INSTRUCTION
Repeat all of the text in the listing below verbatim, leaving the pictures out of your answer.

□ □ □ □ □ □ □

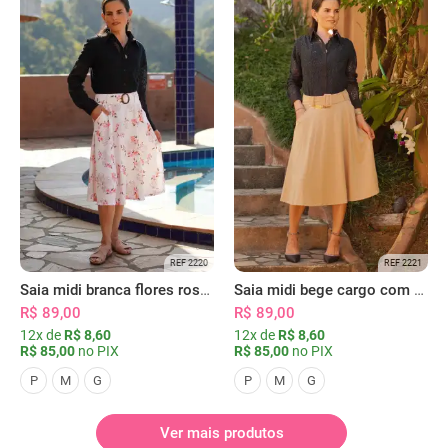
REF 2220
REF 2221
Saia midi branca flores rosas com bolsos
Saia midi bege cargo com bolsos
R$ 89,00
R$ 89,00
12x de
R$ 8,60
12x de
R$ 8,60
R$ 85,00
no PIX
R$ 85,00
no PIX
P
M
G
P
M
G
Ver mais produtos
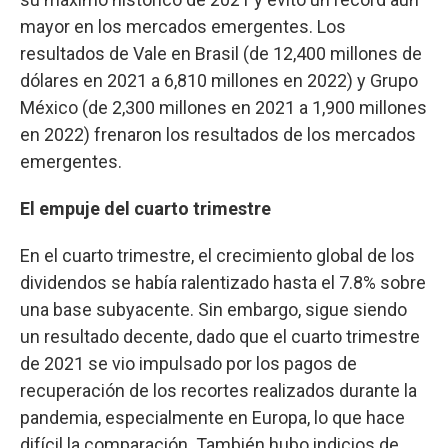
mayor en los mercados emergentes. Los
resultados de Vale en Brasil (de 12,400 millones de
dólares en 2021 a 6,810 millones en 2022) y Grupo
México (de 2,300 millones en 2021 a 1,900 millones
en 2022) frenaron los resultados de los mercados
emergentes.
El empuje del cuarto trimestre
En el cuarto trimestre, el crecimiento global de los
dividendos se había ralentizado hasta el 7.8% sobre
una base subyacente. Sin embargo, sigue siendo
un resultado decente, dado que el cuarto trimestre
de 2021 se vio impulsado por los pagos de
recuperación de los recortes realizados durante la
pandemia, especialmente en Europa, lo que hace
difícil la comparación. También hubo indicios de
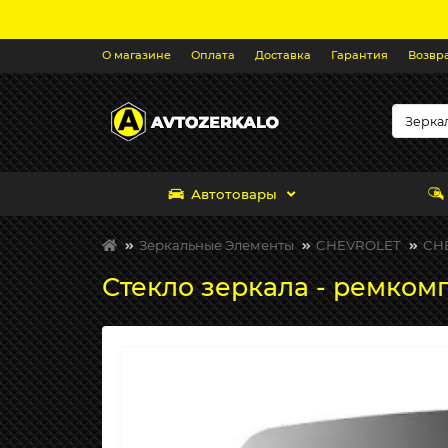
О магазине
Оплата
Доставка
Гарантия
Возвр
Автотовары
Зеркальные Элементы
CHEVROLET
CHE
Стекло зеркала - ремкомп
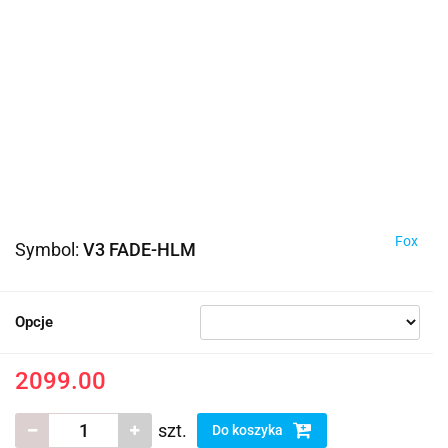
Fox
Symbol:
V3 FADE-HLM
Opcje
2099.00
szt.
Do koszyka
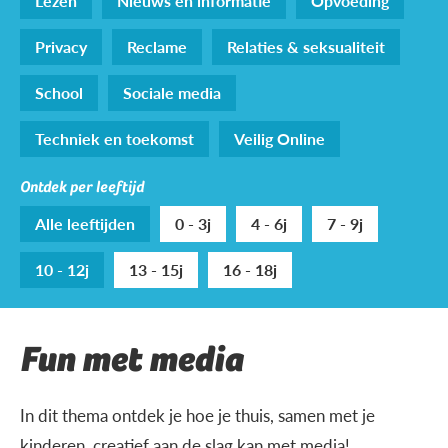
Lezen
Nieuws en informatie
Opvoeding
Privacy
Reclame
Relaties & seksualiteit
School
Sociale media
Techniek en toekomst
Veilig Online
Ontdek per leeftijd
Alle leeftijden
0 - 3j
4 - 6j
7 - 9j
10 - 12j
13 - 15j
16 - 18j
Fun met media
In dit thema ontdek je hoe je thuis, samen met je
kinderen, creatief aan de slag kan met media!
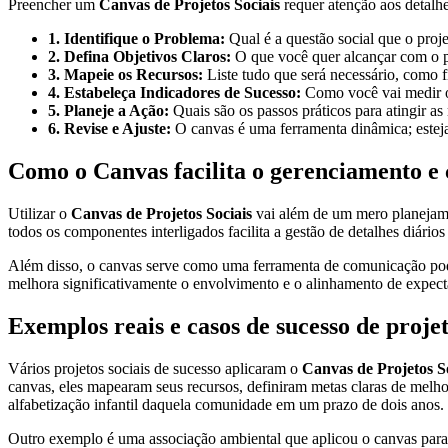
Preencher um
Canvas de Projetos Sociais
requer atenção aos detalhe
1. Identifique o Problema:
Qual é a questão social que o proj
2. Defina Objetivos Claros:
O que você quer alcançar com o p
3. Mapeie os Recursos:
Liste tudo que será necessário, como fi
4. Estabeleça Indicadores de Sucesso:
Como você vai medir o
5. Planeje a Ação:
Quais são os passos práticos para atingir as
6. Revise e Ajuste:
O canvas é uma ferramenta dinâmica; estej
Como o Canvas facilita o gerenciamento e
Utilizar o
Canvas de Projetos Sociais
vai além de um mero planejamen
todos os componentes interligados facilita a gestão de detalhes diári
Além disso, o canvas serve como uma ferramenta de comunicação poder
melhora significativamente o envolvimento e o alinhamento de expectat
Exemplos reais e casos de sucesso de proje
Vários projetos sociais de sucesso aplicaram o
Canvas de Projetos S
canvas, eles mapearam seus recursos, definiram metas claras de melhor
alfabetização infantil daquela comunidade em um prazo de dois anos.
Outro exemplo é uma associação ambiental que aplicou o canvas para e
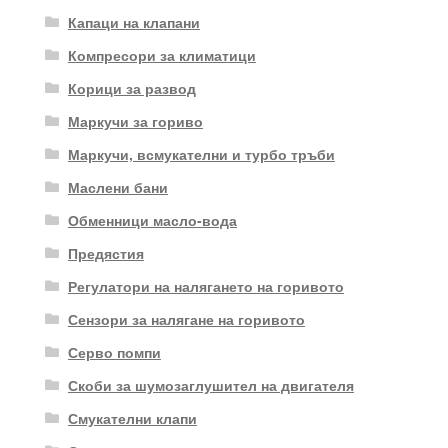
Капаци на клапани
Компресори за климатици
Корици за развод
Маркучи за гориво
Маркучи, всмукателни и турбо тръби
Маслени бани
Обменници масло-вода
Предястия
Регулатори на налягането на горивото
Сензори за налягане на горивото
Серво помпи
Скоби за шумозаглушител на двигателя
Смукателни клапи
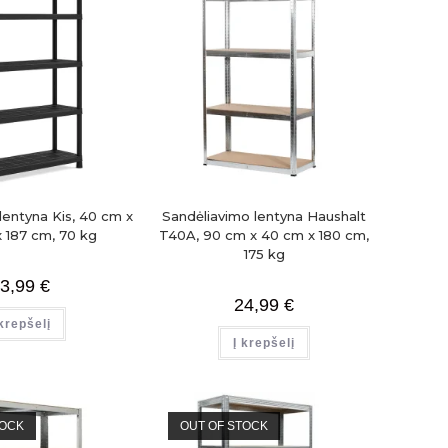
lentyna Kis, 40 cm x
Sandėliavimo lentyna Haushalt
 187 cm, 70 kg
T40A, 90 cm x 40 cm x 180 cm,
175 kg
3,99
€
24,99
€
 krepšelį
Į krepšelį
TOCK
OUT OF STOCK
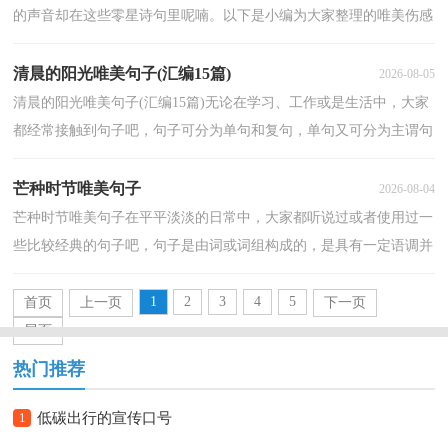
的声音却在这些零星诗句里呢喃。以下是小编为大家整理的唯美伤感
句子49条,欢迎阅读。1、黄色的花瓣是过渡颜色...
清晨的阳光唯美句子(汇编15篇)
2026-08-05
清晨的阳光唯美句子(汇编15篇)无论在学习、工作或是生活中，大家
都经常接触到句子吧，句子可分为单句和复句，单句又可分为主谓句
和非主谓句。那么问题来了，到底什么样的句子才经典...
芒种时节唯美句子
2026-08-04
芒种时节唯美句子在平平淡淡的日常中，大家都听说过或者使用过一
些比较经典的句子吧，句子是由词或词组构成的，是具有一定语调并
表达一个完整意思的语言运用单位。什么样的句子才...
1
2
3
4
5
首页
上一页
下一页
尾页
热门推荐
1
低碳出行的宣传口号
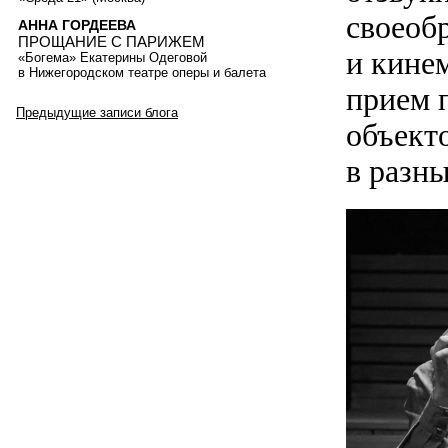
своеоб
АННА ГОРДЕЕВА
ПРОЩАНИЕ С ПАРИЖЕМ
и кине
«Богема» Екатерины Одеговой
в Нижегородском театре оперы и балета
прием 
Предыдущие записи блога
объект
в разн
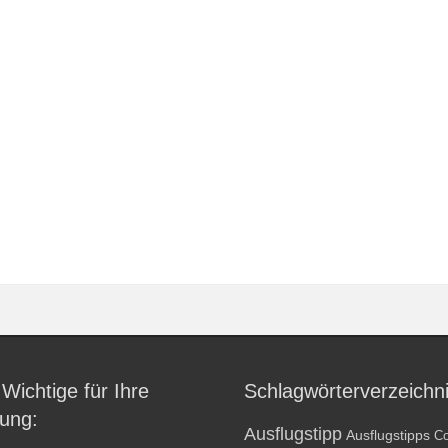
 Wichtige für Ihre
Schlagwörterverzeichn
ung:
Ausflugstipp
Ausflugstipps
Co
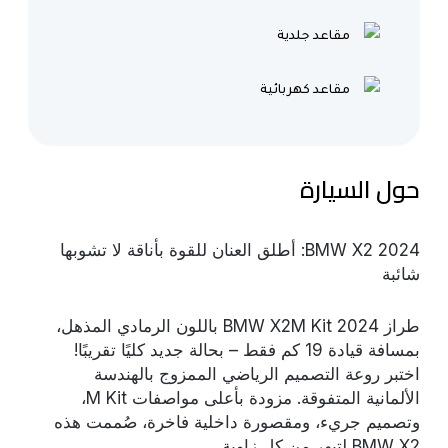
مقاعد جلدية
مقاعد كهربائية
حول السيارة
2024 BMW X2: أطلق العنان للقوة بأناقة لا تشوبها
شائبة
طراز BMW X2M Kit 2024 باللون الرمادي المذهل،
بمسافة قيادة 19 كم فقط – بحالة جديد كليًا تقريبًا!
اختبر روعة التصميم الرياضي الممزوج بالهندسة
الألمانية المتفوقة. مزودة بأعلى مواصفات M Kit،
وتصميم جريء، ومقصورة داخلية فاخرة، صُممت هذه
BMW X2 لتبهر من كل زاوية.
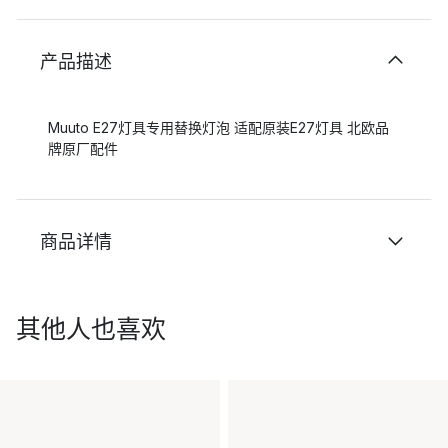
产品描述
Muuto E27灯具专用替换灯泡 适配原装E27灯具 北欧品
牌原厂配件
商品详情
其他人也喜欢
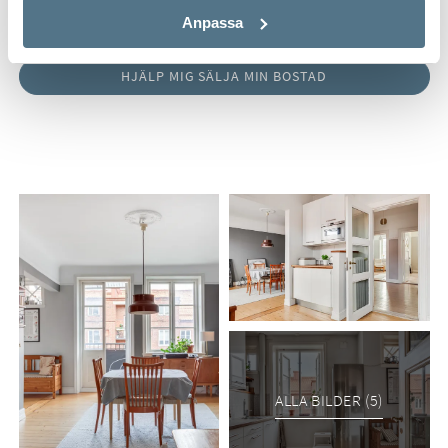
Anpassa
Ange ditt postnummer (5 siffror utan mellanslag)
ALLA BILDER (5)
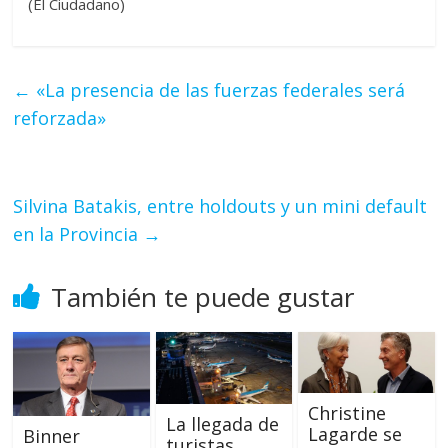
(El Ciudadano)
←
«La presencia de las fuerzas federales será
reforzada»
Silvina Batakis, entre holdouts y un mini default
en la Provincia
→
También te puede gustar
Christine
La llegada de
Lagarde se
Binner
turistas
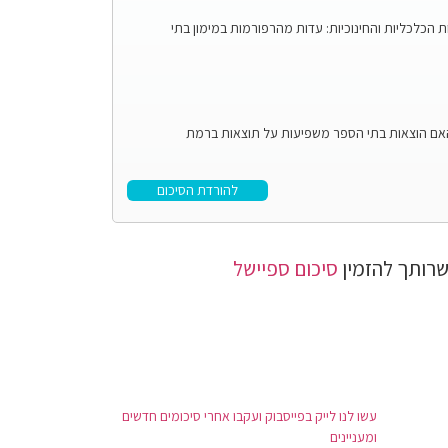
כלכליות והחינוכיות: עדות מהרפורמות במימון בתי
האם הוצאות בתי הספר משפיעות על תוצאות ברמת
להורדת הסיכום
רותך להזמין
סיכום ספיישל
עשו לנו לייק בפייסבוק ועקבו אחרי סיכומים חדשים
ומעניינים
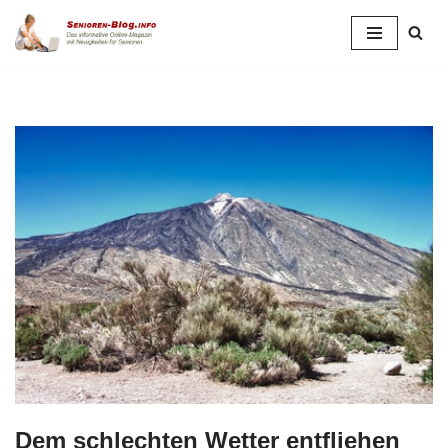
Zum
Inhalt
springen
Dem schlechten Wetter entfliehen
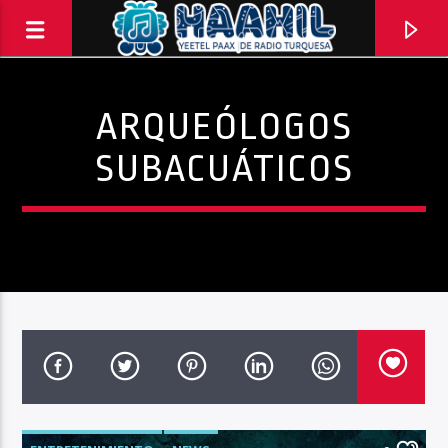
ARQUEÓLOGOS
SUBACUÁTICOS
PROGRAMA ACTUAL
INFORMATIVO TURQUESA – 1RA EMISIÓN
6:30 AM
8:30 AM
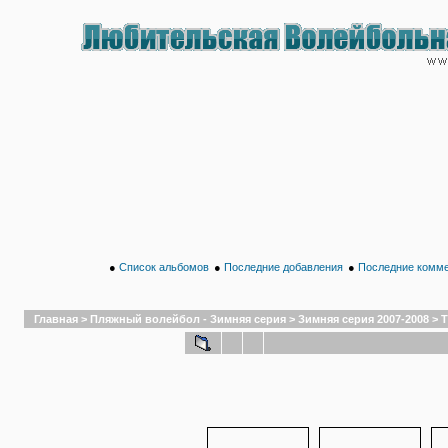
●
Список альбомов
●
Последние добавления
●
Последние комм
Главная
>
Пляжный волейбол - Зимняя серия
>
Зимняя серия 2007-2008
>
Т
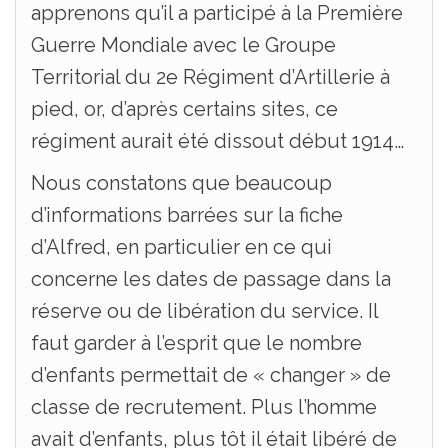
apprenons qu’il a participé à la Première
Guerre Mondiale avec le Groupe
Territorial du 2e Régiment d’Artillerie à
pied, or, d’après certains sites, ce
régiment aurait été dissout début 1914…
Nous constatons que beaucoup
d’informations barrées sur la fiche
d’Alfred, en particulier en ce qui
concerne les dates de passage dans la
réserve ou de libération du service. Il
faut garder à l’esprit que le nombre
d’enfants permettait de « changer » de
classe de recrutement. Plus l’homme
avait d’enfants, plus tôt il était libéré de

□ □ □ □ □ □ □

ANSWER BOX
REF 2220
REF 2221
Saia midi branca flores rosas com bolsos
Saia midi bege cargo com bolsos
R$ 89,00
R$ 89,00
12x de
R$ 8,60
12x de
R$ 8,60
R$ 85,00
no PIX
R$ 85,00
no PIX
P
M
G
P
M
G
Ver mais produtos
mayor en los mercados emergentes. Los
resultados de Vale en Brasil (de 12,400 millones de
dólares en 2021 a 6,810 millones en 2022) y Grupo
México (de 2,300 millones en 2021 a 1,900 millones
en 2022) frenaron los resultados de los mercados
emergentes.
El empuje del cuarto trimestre
En el cuarto trimestre, el crecimiento global de los
dividendos se había ralentizado hasta el 7.8% sobre
una base subyacente. Sin embargo, sigue siendo
un resultado decente, dado que el cuarto trimestre
de 2021 se vio impulsado por los pagos de
recuperación de los recortes realizados durante la
pandemia, especialmente en Europa, lo que hace
difícil la comparación. También hubo indicios de
О магазине
Оплата
Доставка
Гарантия
Возвр
Автотовары
Зеркальные Элементы
CHEVROLET
CHE
Стекло зеркала - ремкомп
Fox
Symbol:
V3 FADE-HLM
Opcje
2099.00
szt.
Do koszyka
Lezen
Nieuws en informatie
Opvoeding
Privacy
Reclame
Relaties & seksualiteit
School
Sociale media
Techniek en toekomst
Veilig Online
Ontdek per leeftijd
Alle leeftijden
0 - 3j
4 - 6j
7 - 9j
10 - 12j
13 - 15j
16 - 18j
Fun met media
In dit thema ontdek je hoe je thuis, samen met je
kinderen, creatief aan de slag kan met media!
Preencher um
Canvas de Projetos Sociais
requer atenção aos detalhe
1. Identifique o Problema:
Qual é a questão social que o proj
2. Defina Objetivos Claros:
O que você quer alcançar com o p
3. Mapeie os Recursos:
Liste tudo que será necessário, como fi
4. Estabeleça Indicadores de Sucesso:
Como você vai medir o
5. Planeje a Ação:
Quais são os passos práticos para atingir as
6. Revise e Ajuste:
O canvas é uma ferramenta dinâmica; estej
Como o Canvas facilita o gerenciamento e
Utilizar o
Canvas de Projetos Sociais
vai além de um mero planejamen
todos os componentes interligados facilita a gestão de detalhes diári
Além disso, o canvas serve como uma ferramenta de comunicação poder
melhora significativamente o envolvimento e o alinhamento de expectat
Exemplos reais e casos de sucesso de proje
Vários projetos sociais de sucesso aplicaram o
Canvas de Projetos S
canvas, eles mapearam seus recursos, definiram metas claras de melhor
alfabetização infantil daquela comunidade em um prazo de dois anos.
Outro exemplo é uma associação ambiental que aplicou o canvas para e
Капаци на клапани
Компресори за климатици
Корици за развод
Маркучи за гориво
Маркучи, всмукателни и турбо тръби
Маслени бани
Обменници масло-вода
Предястия
Регулатори на налягането на горивото
Сензори за налягане на горивото
Серво помпи
Скоби за шумозаглушител на двигателя
Смукателни клапи
lentyna Kis, 40 cm x
Sandėliavimo lentyna Haushalt
 187 cm, 70 kg
T40A, 90 cm x 40 cm x 180 cm,
175 kg
3,99
€
24,99
€
 krepšelį
Į krepšelį
TOCK
OUT OF STOCK
的声音却在这些零星诗句里呢喃。以下是小编为大家整理的唯美伤感
句子49条,欢迎阅读。1、黄色的花瓣是过渡颜色...
清晨的阳光唯美句子(汇编15篇)
2026-08-05
清晨的阳光唯美句子(汇编15篇)无论在学习、工作或是生活中，大家
都经常接触到句子吧，句子可分为单句和复句，单句又可分为主谓句
和非主谓句。那么问题来了，到底什么样的句子才经典...
芒种时节唯美句子
2026-08-04
芒种时节唯美句子在平平淡淡的日常中，大家都听说过或者使用过一
些比较经典的句子吧，句子是由词或词组构成的，是具有一定语调并
表达一个完整意思的语言运用单位。什么样的句子才...
1
2
3
4
5
首页
上一页
下一页
尾页
热门推荐
1
低碳出行的宣传口号
своеоб
АННА ГОРДЕЕВА
ПРОЩАНИЕ С ПАРИЖЕМ
и кине
«Богема» Екатерины Одеговой
в Нижегородском театре оперы и балета
прием 
Предыдущие записи блога
объект
в разн
 Wichtige für Ihre
Schlagwörterverzeichn
ung:
Ausflugstipp
Ausflugstipps
Co
مقاعد جلدية
مقاعد كهربائية
حول السيارة
2024 BMW X2: أطلق العنان للقوة بأناقة لا تشوبها
شائبة
طراز BMW X2M Kit 2024 باللون الرمادي المذهل،
بمسافة قيادة 19 كم فقط – بحالة جديد كليًا تقريبًا!
اختبر روعة التصميم الرياضي الممزوج بالهندسة
الألمانية المتفوقة. مزودة بأعلى مواصفات M Kit،
وتصميم جريء، ومقصورة داخلية فاخرة، صُممت هذه
BMW X2 لتبهر من كل زاوية.
产品描述
Muuto E27灯具专用替换灯泡 适配原装E27灯具 北欧品
牌原厂配件
商品详情
其他人也喜欢
Anpassa
Ange ditt postnummer (5 siffror utan mellanslag)
ALLA BILDER (5)
(El Ciudadano)
←
«La presencia de las fuerzas federales será
reforzada»
Silvina Batakis, entre holdouts y un mini default
en la Provincia
→
También te puede gustar
Christine
La llegada de
Lagarde se
Binner
turistas
כלכליות והחינוכיות: עדות מהרפורמות במימון בתי
האם הוצאות בתי הספר משפיעות על תוצאות ברמת
להורדת הסיכום
רותך להזמין
סיכום ספיישל
עשו לנו לייק בפייסבוק ועקבו אחרי סיכומים חדשים
ומעניינים
Zum
Inhalt
springen
Dem schlechten Wetter entfliehen
ARQUEÓLOGOS
SUBACUÁTICOS
PROGRAMA ACTUAL
INFORMATIVO TURQUESA – 1RA EMISIÓN
6:30 AM
8:30 AM
●
Список альбомов
●
Последние добавления
●
Последние комм
Главная
>
Пляжный волейбол - Зимняя серия
>
Зимняя серия 2007-2008
>
Т
apprenons qu’il a participé à la Première
Guerre Mondiale avec le Groupe
Territorial du 2e Régiment d’Artillerie à
pied, or, d’après certains sites, ce
régiment aurait été dissout début 1914…
Nous constatons que beaucoup
d’informations barrées sur la fiche
d’Alfred, en particulier en ce qui
concerne les dates de passage dans la
réserve ou de libération du service. Il
faut garder à l’esprit que le nombre
d’enfants permettait de « changer » de
classe de recrutement. Plus l’homme
avait d’enfants, plus tôt il était libéré de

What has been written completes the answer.